→ **TASK ITEM**
Copy the lines exactly. Begin at the first line of the data and stop after the line with "Datenschutzerklär".

→ **RECORDS FOR THE EXERCISE**
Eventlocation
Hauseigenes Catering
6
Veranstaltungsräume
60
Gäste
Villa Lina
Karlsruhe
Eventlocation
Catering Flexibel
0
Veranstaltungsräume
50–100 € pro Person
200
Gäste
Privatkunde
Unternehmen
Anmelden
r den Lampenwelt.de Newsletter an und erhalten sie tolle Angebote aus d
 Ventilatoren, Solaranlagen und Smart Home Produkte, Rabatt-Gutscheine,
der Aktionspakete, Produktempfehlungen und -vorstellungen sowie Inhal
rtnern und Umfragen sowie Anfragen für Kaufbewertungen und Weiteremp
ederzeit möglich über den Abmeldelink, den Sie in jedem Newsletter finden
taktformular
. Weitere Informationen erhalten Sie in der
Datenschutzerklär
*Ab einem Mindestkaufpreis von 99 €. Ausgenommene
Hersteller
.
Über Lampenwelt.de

→ **TASK RESPONSE**
Eventlocation
Hauseigenes Catering
6
Veranstaltungsräume
60
Gäste
Villa Lina
Karlsruhe
Eventlocation
Catering Flexibel
0
Veranstaltungsräume
50–100 € pro Person
200
Gäste
Privatkunde
Unternehmen
Anmelden
r den Lampenwelt.de Newsletter an und erhalten sie tolle Angebote aus d
 Ventilatoren, Solaranlagen und Smart Home Produkte, Rabatt-Gutscheine,
der Aktionspakete, Produktempfehlungen und -vorstellungen sowie Inhal
rtnern und Umfragen sowie Anfragen für Kaufbewertungen und Weiteremp
ederzeit möglich über den Abmeldelink, den Sie in jedem Newsletter finden
taktformular
. Weitere Informationen erhalten Sie in der
Datenschutzerklär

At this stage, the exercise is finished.